*** Block opens ***
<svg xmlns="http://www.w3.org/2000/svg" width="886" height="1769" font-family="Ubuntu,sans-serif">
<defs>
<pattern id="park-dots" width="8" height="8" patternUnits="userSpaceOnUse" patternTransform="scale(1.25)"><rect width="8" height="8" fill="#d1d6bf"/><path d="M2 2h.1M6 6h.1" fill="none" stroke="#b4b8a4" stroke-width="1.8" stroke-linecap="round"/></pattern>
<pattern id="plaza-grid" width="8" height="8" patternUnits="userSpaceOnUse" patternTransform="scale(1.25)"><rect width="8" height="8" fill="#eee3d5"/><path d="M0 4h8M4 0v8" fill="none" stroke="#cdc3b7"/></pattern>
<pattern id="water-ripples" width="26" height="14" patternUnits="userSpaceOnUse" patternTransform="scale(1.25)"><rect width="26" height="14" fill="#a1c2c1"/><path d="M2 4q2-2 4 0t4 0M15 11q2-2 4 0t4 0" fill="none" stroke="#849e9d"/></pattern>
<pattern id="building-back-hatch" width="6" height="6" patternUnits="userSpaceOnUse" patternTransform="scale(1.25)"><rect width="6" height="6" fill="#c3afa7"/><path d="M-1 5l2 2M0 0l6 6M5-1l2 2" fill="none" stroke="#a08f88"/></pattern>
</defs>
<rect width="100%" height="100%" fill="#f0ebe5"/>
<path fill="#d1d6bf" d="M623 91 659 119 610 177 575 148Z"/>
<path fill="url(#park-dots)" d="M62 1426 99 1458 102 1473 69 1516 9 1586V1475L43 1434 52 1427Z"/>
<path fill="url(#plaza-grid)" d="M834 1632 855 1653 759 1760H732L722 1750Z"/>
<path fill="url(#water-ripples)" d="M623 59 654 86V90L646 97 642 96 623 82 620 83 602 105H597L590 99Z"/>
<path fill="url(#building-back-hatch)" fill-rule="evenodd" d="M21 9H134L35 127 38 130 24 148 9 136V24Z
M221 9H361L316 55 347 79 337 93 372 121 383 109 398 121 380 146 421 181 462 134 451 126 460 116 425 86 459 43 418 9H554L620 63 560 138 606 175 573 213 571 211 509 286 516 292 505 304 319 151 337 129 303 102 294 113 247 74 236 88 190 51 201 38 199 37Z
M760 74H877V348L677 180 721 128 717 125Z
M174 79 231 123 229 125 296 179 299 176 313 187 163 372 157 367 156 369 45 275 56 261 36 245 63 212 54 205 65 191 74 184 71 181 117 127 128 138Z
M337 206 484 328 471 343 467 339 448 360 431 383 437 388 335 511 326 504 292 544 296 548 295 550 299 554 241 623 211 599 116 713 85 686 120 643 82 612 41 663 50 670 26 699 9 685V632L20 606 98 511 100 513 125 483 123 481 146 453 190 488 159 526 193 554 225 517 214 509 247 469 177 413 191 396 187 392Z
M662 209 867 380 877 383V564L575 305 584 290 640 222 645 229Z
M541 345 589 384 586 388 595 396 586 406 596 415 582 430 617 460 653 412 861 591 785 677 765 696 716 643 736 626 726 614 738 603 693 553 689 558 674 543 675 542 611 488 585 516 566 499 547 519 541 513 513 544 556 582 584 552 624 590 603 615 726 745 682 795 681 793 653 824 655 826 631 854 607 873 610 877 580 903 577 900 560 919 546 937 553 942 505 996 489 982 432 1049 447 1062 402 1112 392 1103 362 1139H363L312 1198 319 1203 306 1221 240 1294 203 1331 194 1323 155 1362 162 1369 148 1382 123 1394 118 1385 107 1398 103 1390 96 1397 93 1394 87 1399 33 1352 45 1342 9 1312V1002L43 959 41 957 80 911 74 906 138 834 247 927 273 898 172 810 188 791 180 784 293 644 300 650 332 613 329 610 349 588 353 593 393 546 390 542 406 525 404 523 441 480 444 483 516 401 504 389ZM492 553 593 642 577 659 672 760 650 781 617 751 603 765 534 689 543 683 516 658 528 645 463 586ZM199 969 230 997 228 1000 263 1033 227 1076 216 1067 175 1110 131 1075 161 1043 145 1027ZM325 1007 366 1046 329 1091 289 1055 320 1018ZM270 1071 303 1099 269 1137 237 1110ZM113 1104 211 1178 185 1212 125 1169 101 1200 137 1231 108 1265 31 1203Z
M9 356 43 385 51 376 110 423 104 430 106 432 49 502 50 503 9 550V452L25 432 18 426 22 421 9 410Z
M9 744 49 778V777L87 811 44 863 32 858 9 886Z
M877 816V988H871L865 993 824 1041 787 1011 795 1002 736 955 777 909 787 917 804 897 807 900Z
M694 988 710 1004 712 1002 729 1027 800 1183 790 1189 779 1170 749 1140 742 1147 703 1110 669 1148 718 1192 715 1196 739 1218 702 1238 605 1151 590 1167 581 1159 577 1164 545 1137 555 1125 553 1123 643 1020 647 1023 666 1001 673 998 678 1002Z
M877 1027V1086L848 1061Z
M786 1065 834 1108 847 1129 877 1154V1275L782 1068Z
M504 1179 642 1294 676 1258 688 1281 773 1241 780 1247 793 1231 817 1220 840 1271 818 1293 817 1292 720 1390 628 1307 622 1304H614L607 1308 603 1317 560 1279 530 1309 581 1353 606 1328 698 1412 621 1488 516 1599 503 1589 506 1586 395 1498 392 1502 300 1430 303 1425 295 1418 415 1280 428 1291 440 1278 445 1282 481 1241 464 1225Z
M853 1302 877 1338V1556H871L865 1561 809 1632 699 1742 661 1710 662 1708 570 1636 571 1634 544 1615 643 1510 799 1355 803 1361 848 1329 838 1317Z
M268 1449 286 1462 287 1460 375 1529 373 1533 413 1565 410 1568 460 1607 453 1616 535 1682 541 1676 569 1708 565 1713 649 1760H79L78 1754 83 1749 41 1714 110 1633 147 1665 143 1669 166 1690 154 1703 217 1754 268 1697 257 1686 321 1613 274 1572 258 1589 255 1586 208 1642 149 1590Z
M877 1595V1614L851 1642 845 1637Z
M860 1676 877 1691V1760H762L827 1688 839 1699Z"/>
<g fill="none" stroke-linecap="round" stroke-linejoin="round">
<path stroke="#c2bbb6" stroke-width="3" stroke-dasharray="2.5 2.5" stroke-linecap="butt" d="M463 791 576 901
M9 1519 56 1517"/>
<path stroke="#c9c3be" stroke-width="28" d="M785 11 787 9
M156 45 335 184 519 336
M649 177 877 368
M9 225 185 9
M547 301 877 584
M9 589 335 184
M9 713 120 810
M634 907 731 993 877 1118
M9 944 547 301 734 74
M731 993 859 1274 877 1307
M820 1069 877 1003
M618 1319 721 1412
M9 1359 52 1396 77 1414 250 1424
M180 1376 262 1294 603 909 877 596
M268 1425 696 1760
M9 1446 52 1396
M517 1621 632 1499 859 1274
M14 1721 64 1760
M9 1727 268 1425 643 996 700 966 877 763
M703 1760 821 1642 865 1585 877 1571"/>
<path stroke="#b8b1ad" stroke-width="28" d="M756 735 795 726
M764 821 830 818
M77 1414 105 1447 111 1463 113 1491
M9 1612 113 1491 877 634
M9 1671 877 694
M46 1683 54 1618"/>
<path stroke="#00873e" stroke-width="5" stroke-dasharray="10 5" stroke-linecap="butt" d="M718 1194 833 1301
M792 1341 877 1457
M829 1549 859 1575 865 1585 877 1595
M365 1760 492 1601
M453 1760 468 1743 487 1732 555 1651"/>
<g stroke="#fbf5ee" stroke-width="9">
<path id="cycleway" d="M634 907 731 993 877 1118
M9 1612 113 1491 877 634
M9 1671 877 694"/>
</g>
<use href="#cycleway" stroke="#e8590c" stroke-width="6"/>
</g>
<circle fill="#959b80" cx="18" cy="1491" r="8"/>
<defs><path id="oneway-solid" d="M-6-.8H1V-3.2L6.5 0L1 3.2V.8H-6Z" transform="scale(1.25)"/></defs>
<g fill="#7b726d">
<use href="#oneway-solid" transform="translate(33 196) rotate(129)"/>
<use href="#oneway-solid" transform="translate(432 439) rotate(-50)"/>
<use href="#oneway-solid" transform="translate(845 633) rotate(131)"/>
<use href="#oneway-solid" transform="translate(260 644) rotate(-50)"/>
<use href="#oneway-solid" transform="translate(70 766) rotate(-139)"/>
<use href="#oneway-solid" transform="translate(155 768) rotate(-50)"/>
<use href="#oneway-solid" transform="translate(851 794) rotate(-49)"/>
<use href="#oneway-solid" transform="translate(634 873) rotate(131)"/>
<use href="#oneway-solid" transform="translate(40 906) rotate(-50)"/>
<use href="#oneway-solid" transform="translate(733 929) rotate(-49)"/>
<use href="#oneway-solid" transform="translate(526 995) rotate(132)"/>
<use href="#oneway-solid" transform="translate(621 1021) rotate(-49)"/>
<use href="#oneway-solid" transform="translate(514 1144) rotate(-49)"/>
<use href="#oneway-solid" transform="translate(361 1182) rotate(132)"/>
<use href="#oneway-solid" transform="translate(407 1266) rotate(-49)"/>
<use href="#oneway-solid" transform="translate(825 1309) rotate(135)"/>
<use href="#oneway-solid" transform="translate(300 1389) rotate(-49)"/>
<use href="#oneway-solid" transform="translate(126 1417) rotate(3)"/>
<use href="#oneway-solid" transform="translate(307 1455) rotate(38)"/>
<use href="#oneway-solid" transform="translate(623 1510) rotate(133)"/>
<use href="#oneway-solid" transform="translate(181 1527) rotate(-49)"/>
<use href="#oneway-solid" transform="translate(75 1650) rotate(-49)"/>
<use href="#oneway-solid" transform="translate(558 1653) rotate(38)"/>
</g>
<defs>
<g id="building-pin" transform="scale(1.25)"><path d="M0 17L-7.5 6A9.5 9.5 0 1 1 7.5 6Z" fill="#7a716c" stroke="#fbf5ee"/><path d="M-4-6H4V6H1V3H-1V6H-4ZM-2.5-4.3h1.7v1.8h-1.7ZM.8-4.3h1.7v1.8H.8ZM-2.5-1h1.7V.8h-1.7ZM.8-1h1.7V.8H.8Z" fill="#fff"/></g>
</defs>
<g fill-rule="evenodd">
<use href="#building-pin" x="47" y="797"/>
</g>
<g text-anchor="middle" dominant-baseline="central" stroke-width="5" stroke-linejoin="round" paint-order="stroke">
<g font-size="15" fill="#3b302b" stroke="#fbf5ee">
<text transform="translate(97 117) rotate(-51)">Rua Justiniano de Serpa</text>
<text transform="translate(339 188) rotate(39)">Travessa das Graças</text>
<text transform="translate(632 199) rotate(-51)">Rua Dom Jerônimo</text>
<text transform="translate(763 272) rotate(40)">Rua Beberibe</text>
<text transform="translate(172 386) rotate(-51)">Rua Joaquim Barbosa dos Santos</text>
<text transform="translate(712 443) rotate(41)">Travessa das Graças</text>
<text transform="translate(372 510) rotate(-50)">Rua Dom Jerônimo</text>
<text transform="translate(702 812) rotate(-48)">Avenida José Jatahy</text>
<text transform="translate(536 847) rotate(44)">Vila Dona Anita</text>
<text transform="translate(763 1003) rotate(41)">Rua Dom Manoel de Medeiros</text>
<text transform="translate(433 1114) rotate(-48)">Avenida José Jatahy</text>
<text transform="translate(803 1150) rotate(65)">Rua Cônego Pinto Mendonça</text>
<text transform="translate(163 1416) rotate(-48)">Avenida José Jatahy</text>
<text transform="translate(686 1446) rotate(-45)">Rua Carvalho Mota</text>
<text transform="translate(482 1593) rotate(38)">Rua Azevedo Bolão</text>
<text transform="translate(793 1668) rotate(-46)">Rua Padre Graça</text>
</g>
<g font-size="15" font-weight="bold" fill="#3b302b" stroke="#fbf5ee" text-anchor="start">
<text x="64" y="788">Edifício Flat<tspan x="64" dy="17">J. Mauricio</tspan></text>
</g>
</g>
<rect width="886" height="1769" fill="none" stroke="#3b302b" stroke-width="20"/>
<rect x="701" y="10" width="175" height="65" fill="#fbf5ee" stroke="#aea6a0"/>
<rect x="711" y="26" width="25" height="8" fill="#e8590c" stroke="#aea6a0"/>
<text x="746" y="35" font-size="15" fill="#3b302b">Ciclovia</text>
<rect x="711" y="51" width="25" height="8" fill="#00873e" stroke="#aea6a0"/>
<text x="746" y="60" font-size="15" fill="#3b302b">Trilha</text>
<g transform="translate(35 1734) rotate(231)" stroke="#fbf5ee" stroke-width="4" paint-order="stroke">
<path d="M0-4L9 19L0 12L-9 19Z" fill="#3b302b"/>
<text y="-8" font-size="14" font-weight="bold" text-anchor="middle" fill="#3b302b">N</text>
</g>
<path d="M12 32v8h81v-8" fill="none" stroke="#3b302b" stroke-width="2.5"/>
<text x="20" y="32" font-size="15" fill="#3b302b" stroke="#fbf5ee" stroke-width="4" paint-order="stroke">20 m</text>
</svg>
*** Block closes ***
How to complete this task>
Please report every line of the records above that contains the word "middle".

Answer for the task>
<g text-anchor="middle" dominant-baseline="central" stroke-width="5" stroke-linejoin="round" paint-order="stroke">
<text y="-8" font-size="14" font-weight="bold" text-anchor="middle" fill="#3b302b">N</text>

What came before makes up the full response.